• **Text zur Analyse**
======
Und jetzt, wie geht es weiter? Was sind Ihre Pläne für die Zukunft?
Erst einmal: Büro aufräumen und dann Ferien! Ich fliege nach Italien, werde auch die Bregenzer und die Salzburger Festspiele besuchen. Dann fahre ich nach Wien, wo das Hamburg Ballett Ende August gastieren wird. Und dann bin ich natürlich zur Saisoneröffnung wieder in Hamburg, weil ich schon jetzt im Amt bin als Kuratorin der Opernstiftung, ab dem 1. November übernehme ich die Geschäftsführung. Ich freue mich auf diese tolle Aufgabe. Sie nimmt zeitlich nicht so viel Anspruch, ich bekomme Unterstützung durch eine Assistenz, und sie gibt mir freie Gestaltung. Ich muss nicht immer im Büro oder in Hamburg sein, ich kann das letztendlich von überall aus machen. Mein Wissen um diese Institution, um die Oper und das Ballett, darf ich in meiner neuen Aufgabe einbringen. Ich werde eine Vermittlerin sein, und so habe ich mich schon immer gesehen. Ich bleibe weiterhin im Vorstand der Stiftung TANZ – Transition Zentrum Deutschland, die gerade erst ihr 10-jähriges Jubiläum feierte. In der kommenden Saison organisiert das Hamburg Ballett zu diesem Jubiläum eine Benefiz-Ballett-Werkstatt, die Spenden gehen an die Stiftung TANZ, die Tanzschaffende ideell und materiell bei ihren beruflichen Übergangsprozessen unterstützt.
======
• **Datenauflistung**
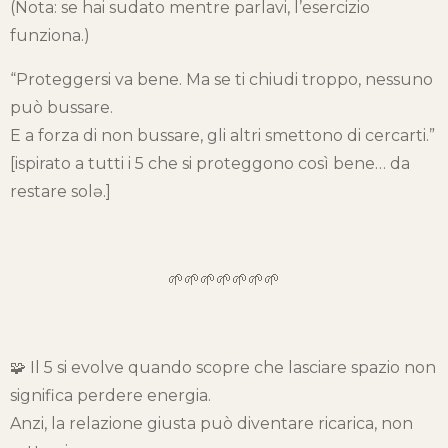
(Nota: se hai sudato mentre parlavi, l’esercizio
funziona.)
“Proteggersi va bene. Ma se ti chiudi troppo, nessuno
può bussare.
E a forza di non bussare, gli altri smettono di cercarti.”
[ispirato a tutti i 5 che si proteggono così bene… da
restare solə.]
🌱🌱🌱🌱🌱🌱🌱
🧩 Il 5 si evolve quando scopre che lasciare spazio non
significa perdere energia.
Anzi, la relazione giusta può diventare ricarica, non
======
• **Aufgabendetails**
Zählen Sie bitte alle Orte und Veranstaltungen auf, die die Befragte im Text zur Analyse nach dem Aufräumen ihres Büros besuchen will, in der Reihenfolge, in der sie genannt werden. Die Zeilen haben mit dem Text zur Analyse nichts zu tun.

• **Schriftliche Antwort**
Italien, die Bregenzer Festspiele, die Salzburger Festspiele, Wien und Hamburg zur Saisoneröffnung.